Purchase Implosion: Pre-approval letters worth the ink?

Nearly everyone has had a personal experience of a deal falling through via the other side of the transaction not performing. It is hard to swallow when you have no control over the other party or their financing efforts. Especially bad, the call to your client who is in boxes and ready to move within hours. It takes guts to make the call and is character building.

The dreaded phone call: “….hate to bring you bad news, but our transaction has fallen through, and ….”

Chew on this scenario:

A transaction is stopped in its tracks just hours before it is slated to close. Seller has already signed closing paperwork and escrow is waiting for lender documents to have borrower sign and then proceed to close the transaction as scheduled. Escrow is then notified that the deal is apparently dead. Why? Escrow is informed by the agents that buyer’s financing fell through. Buyer’s financing addendum gives the borrower x amount of days to obtain financing, which was written to expire the day of closing.
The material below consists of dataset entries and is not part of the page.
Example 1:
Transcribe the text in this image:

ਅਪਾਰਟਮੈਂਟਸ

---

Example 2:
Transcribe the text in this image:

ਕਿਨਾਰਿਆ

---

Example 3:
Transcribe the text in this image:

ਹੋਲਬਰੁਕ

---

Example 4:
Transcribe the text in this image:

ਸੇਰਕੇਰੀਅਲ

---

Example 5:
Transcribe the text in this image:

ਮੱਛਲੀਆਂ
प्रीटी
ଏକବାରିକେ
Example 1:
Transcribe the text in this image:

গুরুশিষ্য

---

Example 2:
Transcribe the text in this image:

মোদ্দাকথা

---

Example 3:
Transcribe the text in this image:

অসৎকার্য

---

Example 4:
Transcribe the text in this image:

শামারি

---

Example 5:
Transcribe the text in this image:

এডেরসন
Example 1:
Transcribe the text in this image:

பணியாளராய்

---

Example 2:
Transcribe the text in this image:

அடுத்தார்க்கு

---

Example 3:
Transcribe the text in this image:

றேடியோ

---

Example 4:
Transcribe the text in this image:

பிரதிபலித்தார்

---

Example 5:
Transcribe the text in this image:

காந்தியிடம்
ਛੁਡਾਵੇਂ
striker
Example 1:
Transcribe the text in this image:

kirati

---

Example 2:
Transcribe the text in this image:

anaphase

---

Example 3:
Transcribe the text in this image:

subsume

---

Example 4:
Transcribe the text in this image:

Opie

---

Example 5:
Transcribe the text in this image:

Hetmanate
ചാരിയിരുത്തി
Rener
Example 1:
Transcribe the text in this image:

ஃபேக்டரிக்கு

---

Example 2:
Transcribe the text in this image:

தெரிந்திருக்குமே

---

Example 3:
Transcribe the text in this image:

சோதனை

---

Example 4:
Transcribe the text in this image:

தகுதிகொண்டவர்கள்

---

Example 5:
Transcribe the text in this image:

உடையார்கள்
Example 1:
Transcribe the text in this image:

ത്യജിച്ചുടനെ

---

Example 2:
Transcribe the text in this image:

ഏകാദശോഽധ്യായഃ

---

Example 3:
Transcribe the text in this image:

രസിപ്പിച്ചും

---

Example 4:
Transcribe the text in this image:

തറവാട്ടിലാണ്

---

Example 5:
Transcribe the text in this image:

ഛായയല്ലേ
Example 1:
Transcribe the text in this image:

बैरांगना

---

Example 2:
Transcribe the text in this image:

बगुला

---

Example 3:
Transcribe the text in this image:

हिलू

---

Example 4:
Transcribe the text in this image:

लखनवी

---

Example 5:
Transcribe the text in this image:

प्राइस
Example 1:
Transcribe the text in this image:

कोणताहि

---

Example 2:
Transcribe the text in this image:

As is tradition, the selling agent provided a pre-approval letter (not pre-qualification) at the time of the offer.

In a sentence in paragraph #2 of the Financing Addendum Contingency (NWMLS Form 22A) it states:

“A letter from the lender generated or dated at or prior to mutual acceptance shall not constitute a letter of loan commitment which complies with this paragraph.”

1) Should the listing agent and seller fight for the earnest money?
2) What do you find would be some of the transaction management pitfalls that could have been avoided?
3) Is the buyer fully in compliance or did they fall short of a duty to act in a timely manner. Time is of the essence.